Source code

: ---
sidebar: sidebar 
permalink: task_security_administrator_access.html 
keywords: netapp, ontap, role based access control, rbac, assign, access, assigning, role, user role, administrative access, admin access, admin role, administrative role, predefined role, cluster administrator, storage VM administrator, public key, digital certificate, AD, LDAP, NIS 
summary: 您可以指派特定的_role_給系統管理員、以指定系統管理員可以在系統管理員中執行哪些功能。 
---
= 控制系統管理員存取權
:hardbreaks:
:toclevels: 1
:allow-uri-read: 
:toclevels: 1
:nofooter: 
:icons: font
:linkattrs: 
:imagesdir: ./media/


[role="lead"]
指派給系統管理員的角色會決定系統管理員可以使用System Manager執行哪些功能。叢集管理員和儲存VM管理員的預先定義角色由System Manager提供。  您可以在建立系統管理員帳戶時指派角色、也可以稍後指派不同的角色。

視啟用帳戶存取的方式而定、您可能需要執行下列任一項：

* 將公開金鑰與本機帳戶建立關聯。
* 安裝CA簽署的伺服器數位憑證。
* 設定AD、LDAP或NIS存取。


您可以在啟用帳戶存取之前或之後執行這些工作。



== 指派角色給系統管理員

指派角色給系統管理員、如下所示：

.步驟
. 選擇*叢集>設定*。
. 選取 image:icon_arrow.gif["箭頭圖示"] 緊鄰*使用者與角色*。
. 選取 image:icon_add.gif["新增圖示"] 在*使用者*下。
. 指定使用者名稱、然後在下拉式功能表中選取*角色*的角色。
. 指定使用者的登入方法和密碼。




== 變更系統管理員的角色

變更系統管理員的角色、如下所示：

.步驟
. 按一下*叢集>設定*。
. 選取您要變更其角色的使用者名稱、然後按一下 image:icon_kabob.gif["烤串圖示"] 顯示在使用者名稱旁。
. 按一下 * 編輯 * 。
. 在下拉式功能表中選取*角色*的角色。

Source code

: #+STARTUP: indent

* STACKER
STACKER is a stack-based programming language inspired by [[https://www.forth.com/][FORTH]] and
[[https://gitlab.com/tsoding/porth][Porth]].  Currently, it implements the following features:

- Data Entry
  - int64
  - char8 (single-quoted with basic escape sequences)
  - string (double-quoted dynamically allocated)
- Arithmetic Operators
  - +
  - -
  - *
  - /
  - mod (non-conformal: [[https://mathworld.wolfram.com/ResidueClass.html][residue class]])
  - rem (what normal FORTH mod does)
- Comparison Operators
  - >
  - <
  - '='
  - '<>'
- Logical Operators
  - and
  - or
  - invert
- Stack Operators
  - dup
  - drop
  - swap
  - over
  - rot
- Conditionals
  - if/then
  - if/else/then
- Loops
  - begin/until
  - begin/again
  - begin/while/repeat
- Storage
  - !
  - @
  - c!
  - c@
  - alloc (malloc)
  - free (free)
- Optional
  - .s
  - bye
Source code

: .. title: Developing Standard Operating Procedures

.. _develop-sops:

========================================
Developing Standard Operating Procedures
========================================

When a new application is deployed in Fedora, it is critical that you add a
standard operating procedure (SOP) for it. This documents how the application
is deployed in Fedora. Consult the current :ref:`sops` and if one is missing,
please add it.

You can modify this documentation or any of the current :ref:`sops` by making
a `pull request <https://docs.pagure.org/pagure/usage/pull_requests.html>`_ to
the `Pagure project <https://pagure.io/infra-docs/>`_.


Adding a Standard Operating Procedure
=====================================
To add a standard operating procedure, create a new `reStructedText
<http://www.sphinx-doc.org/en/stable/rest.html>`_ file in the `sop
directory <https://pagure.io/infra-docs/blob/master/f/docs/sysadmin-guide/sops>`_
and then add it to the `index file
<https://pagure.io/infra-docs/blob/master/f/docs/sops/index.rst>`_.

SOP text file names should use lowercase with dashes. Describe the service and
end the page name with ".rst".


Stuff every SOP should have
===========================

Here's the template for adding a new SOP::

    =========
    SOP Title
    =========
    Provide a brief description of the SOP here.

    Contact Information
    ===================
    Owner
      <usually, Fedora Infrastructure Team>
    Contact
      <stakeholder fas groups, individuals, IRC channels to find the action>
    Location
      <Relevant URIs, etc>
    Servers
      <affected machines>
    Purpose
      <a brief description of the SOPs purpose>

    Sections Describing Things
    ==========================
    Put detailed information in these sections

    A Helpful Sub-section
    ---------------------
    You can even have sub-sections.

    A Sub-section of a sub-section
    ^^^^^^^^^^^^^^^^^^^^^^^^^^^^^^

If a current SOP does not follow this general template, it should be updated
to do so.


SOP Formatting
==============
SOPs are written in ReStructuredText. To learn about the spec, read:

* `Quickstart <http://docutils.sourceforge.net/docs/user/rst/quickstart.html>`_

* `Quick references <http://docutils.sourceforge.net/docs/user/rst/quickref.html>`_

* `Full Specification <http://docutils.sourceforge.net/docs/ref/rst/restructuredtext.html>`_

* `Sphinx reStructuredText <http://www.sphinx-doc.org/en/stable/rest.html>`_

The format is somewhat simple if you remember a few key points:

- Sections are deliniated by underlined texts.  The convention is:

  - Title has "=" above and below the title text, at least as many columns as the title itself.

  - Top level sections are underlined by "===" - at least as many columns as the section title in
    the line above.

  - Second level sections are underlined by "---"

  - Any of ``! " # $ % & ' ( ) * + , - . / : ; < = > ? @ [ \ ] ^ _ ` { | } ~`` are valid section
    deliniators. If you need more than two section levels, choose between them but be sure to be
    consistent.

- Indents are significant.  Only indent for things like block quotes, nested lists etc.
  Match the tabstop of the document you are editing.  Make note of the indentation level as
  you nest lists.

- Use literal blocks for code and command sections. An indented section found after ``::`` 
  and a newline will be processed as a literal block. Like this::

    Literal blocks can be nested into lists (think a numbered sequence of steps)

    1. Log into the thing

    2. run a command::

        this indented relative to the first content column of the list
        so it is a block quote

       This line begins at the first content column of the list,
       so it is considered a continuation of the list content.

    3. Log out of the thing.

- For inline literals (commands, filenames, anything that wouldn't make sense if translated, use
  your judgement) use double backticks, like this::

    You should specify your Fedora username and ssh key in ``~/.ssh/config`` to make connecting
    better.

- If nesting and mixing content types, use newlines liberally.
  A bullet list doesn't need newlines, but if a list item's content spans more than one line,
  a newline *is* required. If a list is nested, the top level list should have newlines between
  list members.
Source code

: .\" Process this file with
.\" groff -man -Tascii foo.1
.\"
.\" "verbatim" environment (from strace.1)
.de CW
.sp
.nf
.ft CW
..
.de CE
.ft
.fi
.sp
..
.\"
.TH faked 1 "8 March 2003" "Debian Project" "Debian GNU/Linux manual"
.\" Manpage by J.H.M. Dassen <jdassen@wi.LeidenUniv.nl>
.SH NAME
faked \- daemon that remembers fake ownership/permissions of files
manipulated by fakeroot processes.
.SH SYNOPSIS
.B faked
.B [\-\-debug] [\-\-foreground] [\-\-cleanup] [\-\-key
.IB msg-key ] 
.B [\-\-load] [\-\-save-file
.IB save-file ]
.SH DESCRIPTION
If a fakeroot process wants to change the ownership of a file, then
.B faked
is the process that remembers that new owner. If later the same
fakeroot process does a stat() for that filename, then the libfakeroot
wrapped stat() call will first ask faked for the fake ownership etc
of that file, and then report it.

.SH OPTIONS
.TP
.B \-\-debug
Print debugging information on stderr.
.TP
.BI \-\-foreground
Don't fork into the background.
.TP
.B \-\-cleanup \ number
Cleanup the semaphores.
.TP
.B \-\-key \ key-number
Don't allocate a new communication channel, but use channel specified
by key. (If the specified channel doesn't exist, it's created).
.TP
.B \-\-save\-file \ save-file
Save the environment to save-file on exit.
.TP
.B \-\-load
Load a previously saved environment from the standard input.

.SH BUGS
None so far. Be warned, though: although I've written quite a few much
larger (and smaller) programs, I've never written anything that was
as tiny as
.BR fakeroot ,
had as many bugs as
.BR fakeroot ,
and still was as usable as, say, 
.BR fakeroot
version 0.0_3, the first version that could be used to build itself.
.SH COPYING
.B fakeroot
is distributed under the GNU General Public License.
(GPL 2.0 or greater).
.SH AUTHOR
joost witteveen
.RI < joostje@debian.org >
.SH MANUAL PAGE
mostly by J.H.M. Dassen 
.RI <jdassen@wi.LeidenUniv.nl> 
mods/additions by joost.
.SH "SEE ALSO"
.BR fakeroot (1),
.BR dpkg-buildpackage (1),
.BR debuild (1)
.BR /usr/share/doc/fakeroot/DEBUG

::::::::::

▶ [PROMPT] For the string "FORTH", go line by line through the material and copy every line that has it.

▶ [COMPLETED TASK]
STACKER is a stack-based programming language inspired by [[https://www.forth.com/][FORTH]] and
  - rem (what normal FORTH mod does)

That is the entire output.